## Extract
*****
"Strangers Like Me" is a song by the English drummer Phil Collins for the soundtrack of Disney's 1999 animated film Tarzan. The song peaked at number ten on the U.S. Billboard Hot Adult Contemporary Tracks chart and received highly positive reviews. Collins also recorded the song in Spanish (Lo extraño que soy), Italian (Al di fuori di me), French (Je veux savoir) and German (Fremde wie ich). The song was later covered by the all-female pop rock band Everlife in 2004.

This song has also appeared in the film's Broadway musical.

Lyrics
The song talks about Tarzan's fascination with Jane, Professor Porter, and Clayton, as well as the wider human world he has yet to see. The song has a verse describing Tarzan's feelings for Jane.

Music video
The music video for the song was directed by Dani Jacobs and features Collins performing the song in a jungle, intercut with clips from Tarzan.

Track listings, formats, and versions

2005 CD
 "Strangers Like Me" (Phil Collins' Radio Mix Version)
 "Strangers Like Me" (Everlife Version) (From "Disney Mania 3")
 "Trashin' The Camp" (By: *NSYNC & Phil Collins)
 "Strangers Like Me" (Phil Collins' Radio Mix Version) (Video)
 "Strangers Like Me" (Everlife Version) (From "Disney Mania 3") (Video)

2005/1999 DVD Single

1999 Phil Colins' DVD Single
 "Strangers Like Me" (Phil Collins' Radio Mix Video)
 "Trashin' The Camp!" (Studio Session Music Video With *NSYNC & Phil Collins) (Video)

2005 Everlife DVD Single
 "Strangers Like Me" (Live) (From "Disney Mania 3") (Video)
*****
Copy out the article on the song, starting with "This song has" and going on through "feelings for Jane.". The rows are separate from the article on the song.

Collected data
*****
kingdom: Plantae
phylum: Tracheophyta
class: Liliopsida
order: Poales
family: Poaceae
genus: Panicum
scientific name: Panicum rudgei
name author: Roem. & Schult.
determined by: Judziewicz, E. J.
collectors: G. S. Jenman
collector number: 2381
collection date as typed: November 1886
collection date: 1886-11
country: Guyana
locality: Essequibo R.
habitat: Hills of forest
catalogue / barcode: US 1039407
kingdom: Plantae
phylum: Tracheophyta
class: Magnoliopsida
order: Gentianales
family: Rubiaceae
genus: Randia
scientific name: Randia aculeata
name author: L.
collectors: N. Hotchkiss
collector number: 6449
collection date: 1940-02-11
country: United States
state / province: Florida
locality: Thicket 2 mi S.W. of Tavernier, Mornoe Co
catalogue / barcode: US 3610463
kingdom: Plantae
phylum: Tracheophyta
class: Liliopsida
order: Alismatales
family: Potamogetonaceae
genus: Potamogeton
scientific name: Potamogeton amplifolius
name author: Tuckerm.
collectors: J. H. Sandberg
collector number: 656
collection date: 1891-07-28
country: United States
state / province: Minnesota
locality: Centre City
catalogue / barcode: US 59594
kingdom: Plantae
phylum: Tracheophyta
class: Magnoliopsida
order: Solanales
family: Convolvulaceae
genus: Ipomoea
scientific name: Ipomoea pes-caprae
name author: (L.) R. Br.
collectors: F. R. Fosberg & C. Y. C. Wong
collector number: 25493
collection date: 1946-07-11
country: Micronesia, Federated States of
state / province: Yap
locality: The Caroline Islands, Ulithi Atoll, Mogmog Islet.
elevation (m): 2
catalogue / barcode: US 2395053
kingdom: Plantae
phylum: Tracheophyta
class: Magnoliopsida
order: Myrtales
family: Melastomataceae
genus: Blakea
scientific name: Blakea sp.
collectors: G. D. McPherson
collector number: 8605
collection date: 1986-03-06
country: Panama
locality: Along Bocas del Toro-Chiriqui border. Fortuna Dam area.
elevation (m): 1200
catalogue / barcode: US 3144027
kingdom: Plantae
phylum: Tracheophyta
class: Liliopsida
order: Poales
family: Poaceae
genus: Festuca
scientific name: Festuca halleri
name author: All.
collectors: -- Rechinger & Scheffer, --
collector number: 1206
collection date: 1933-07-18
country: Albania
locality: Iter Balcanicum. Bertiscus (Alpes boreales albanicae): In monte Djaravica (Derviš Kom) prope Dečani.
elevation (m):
*****
## Response to this exercise
This song has also appeared in the film's Broadway musical.

Lyrics
The song talks about Tarzan's fascination with Jane, Professor Porter, and Clayton, as well as the wider human world he has yet to see. The song has a verse describing Tarzan's feelings for Jane.